The order directs the Secretary of Homeland Security, in coordination with the Social Security Administration, to compile and transmit to each state a State Citizenship List of confirmed U.S. citizens who will be 18 or older at the time of the next upcoming federal election and reside in that state. The order, formally titled "Ensuring Citizenship Verification and Integrity in Federal Elections," also carries a financial threat: federal funding would be withheld from states that refuse to comply with the mandates. Additionally, the Department of Justice is instructed to prioritize criminal prosecutions of state and local officials "who issue Federal ballots to individuals not eligible to vote in a Federal election."
The constitutional barrier is straightforward, according to legal experts. David Becker, a former Justice Department lawyer who now advises state and local election officials, said this latest order will quickly meet the same fate as the last one. "It is very clear that the president is trying to dictate policy to the states, and it's also very clear that the United States Constitution prevents that," Becker said. "His power is limited only to that which Congress has expressly authorized." Rick Hasen, an election law expert at UCLA, wrote on his blog that the order is likely unconstitutional and that "the timing here makes this virtually impossible to implement in time for November's elections … It seems highly unlikely any of this could be implemented for 2026, even if it were not blocked by courts."
The order is Trump's second on elections since returning to office. Trump issued a prior order just over a year ago that attempted to require voters to provide documented proof of citizenship and prohibit the counting of mail ballots postmarked by Election Day but received afterward. Federal courts repeatedly ruled the president lacked the constitutional authority for those provisions. The courts uniformly blocked the main operative provisions of that order as beyond the president's power under the Constitution.

Trump defended the new order at signing, claiming it was legally bulletproof. "It's about voter integrity, we want to have honest voting in our country because if you don't have honest voting, you can't have really a nation," Trump said. His allegations of widespread mail ballot fraud, however, are contradicted by available data. A 2025 report by the Brookings Institution found that mail voting fraud occurred in only 0.000043% of total mail ballots cast, or about four cases per 10 million mail ballots. Trump himself has also used mail ballots, most recently in local Florida elections.
State officials moved quickly to announce legal challenges. Colorado Secretary of State Jena Griswold said in a written statement: "The Constitution is clear: states oversee elections, not Trump. We look forward to this unconstitutional overreach being stopped in court." Colorado Attorney General Phil Weiser was similarly direct: "Nearly all Colorado voters, Democrats, Republicans and Unaffiliated, use mail ballots in our elections. Colorado's voting system is secure and fair, and we will take legal action to protect Colorado's elections."

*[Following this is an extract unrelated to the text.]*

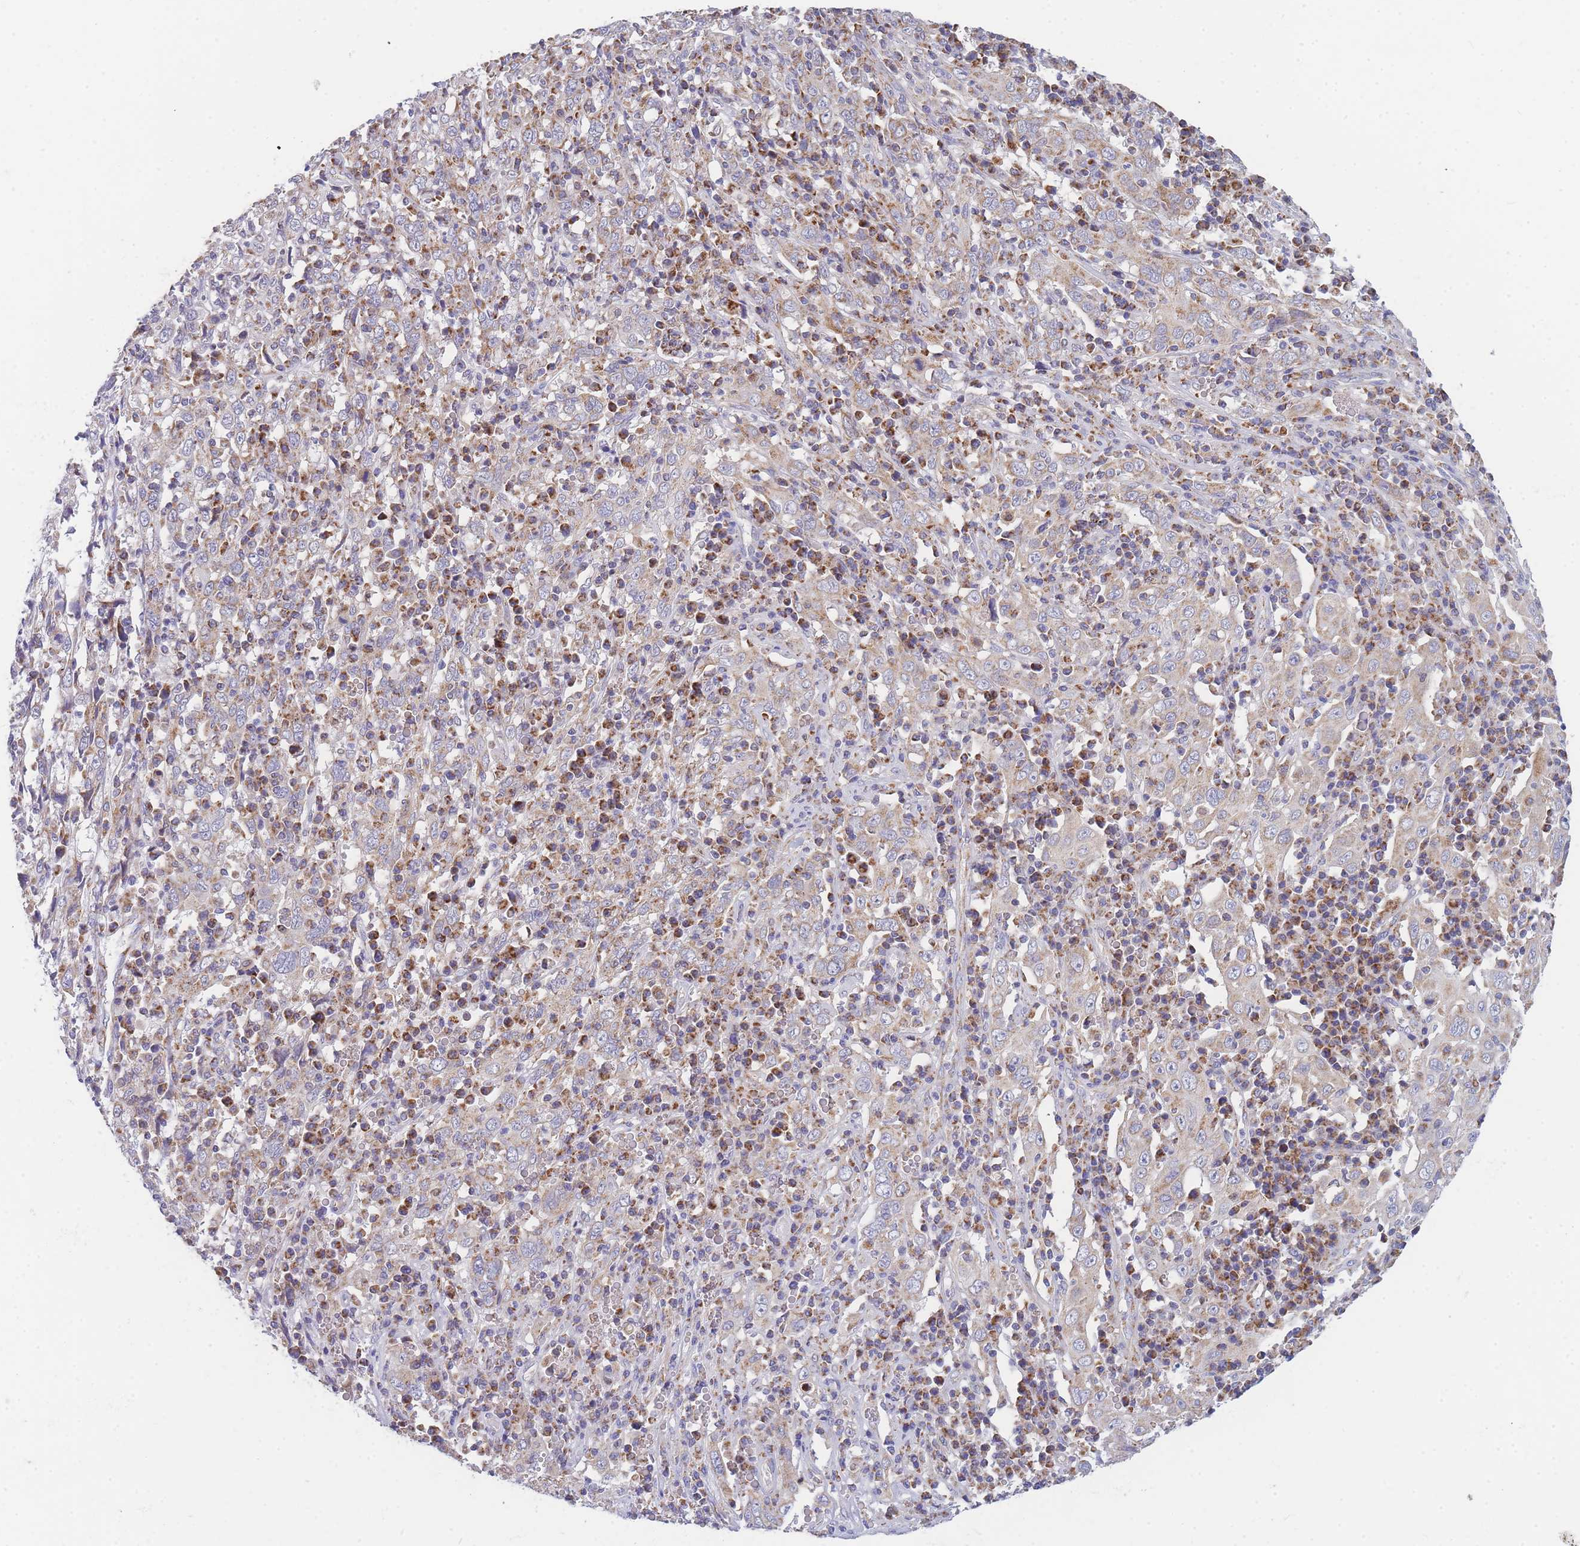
{"staining": {"intensity": "moderate", "quantity": "<25%", "location": "cytoplasmic/membranous"}, "tissue": "cervical cancer", "cell_type": "Tumor cells", "image_type": "cancer", "snomed": [{"axis": "morphology", "description": "Squamous cell carcinoma, NOS"}, {"axis": "topography", "description": "Cervix"}], "caption": "Cervical cancer (squamous cell carcinoma) stained with IHC displays moderate cytoplasmic/membranous positivity in approximately <25% of tumor cells.", "gene": "MRPS11", "patient": {"sex": "female", "age": 46}}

The order comes as Trump pressures Republicans in Congress to pass the SAVE America Act, a sweeping election overhaul that would impose new voter identification and documentation requirements. That bill is stalled in the Senate due to Democratic opposition and the legislative filibuster. With courts having already drawn a constitutional line around presidential authority over state-run elections, the order's practical effect on November's midterms may depend entirely on how quickly federal judges rule, and whether any state chooses to comply before they do.